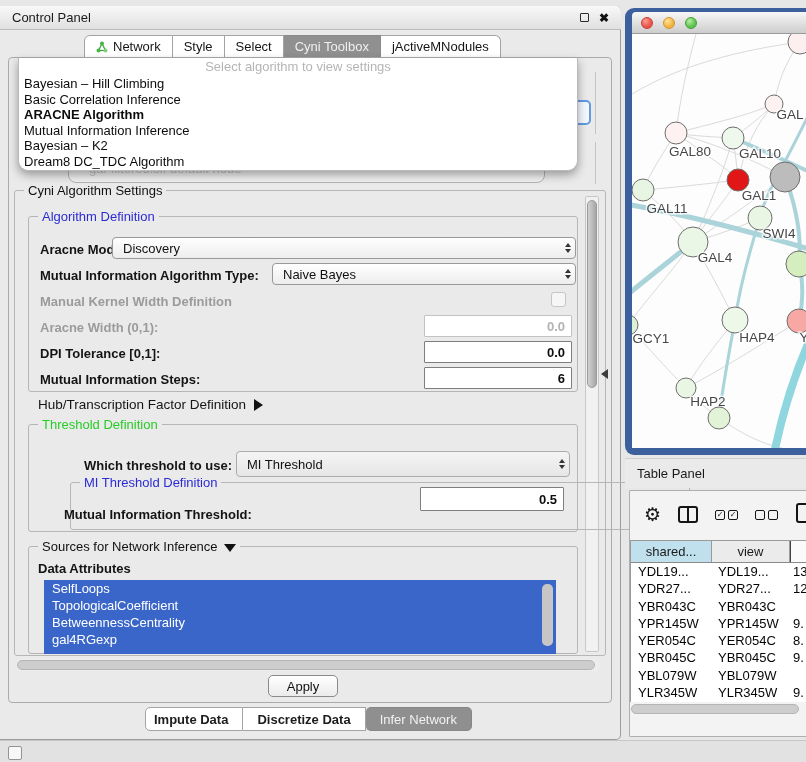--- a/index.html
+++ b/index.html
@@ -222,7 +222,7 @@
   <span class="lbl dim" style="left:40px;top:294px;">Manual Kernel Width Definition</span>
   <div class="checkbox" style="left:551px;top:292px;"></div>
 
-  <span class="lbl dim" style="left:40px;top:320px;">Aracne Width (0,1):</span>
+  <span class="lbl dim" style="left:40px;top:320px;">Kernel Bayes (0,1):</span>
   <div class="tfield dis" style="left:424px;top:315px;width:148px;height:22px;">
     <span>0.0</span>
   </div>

++++++

# Instructions to follow
Pictures stay out, but everything else in the records must be output exactly.

# Written response
--- a/index.html
+++ b/index.html
@@ -222,7 +222,7 @@
   <span class="lbl dim" style="left:40px;top:294px;">Manual Kernel Width Definition</span>
   <div class="checkbox" style="left:551px;top:292px;"></div>
 
-  <span class="lbl dim" style="left:40px;top:320px;">Aracne Width (0,1):</span>
+  <span class="lbl dim" style="left:40px;top:320px;">Kernel Bayes (0,1):</span>
   <div class="tfield dis" style="left:424px;top:315px;width:148px;height:22px;">
     <span>0.0</span>
   </div>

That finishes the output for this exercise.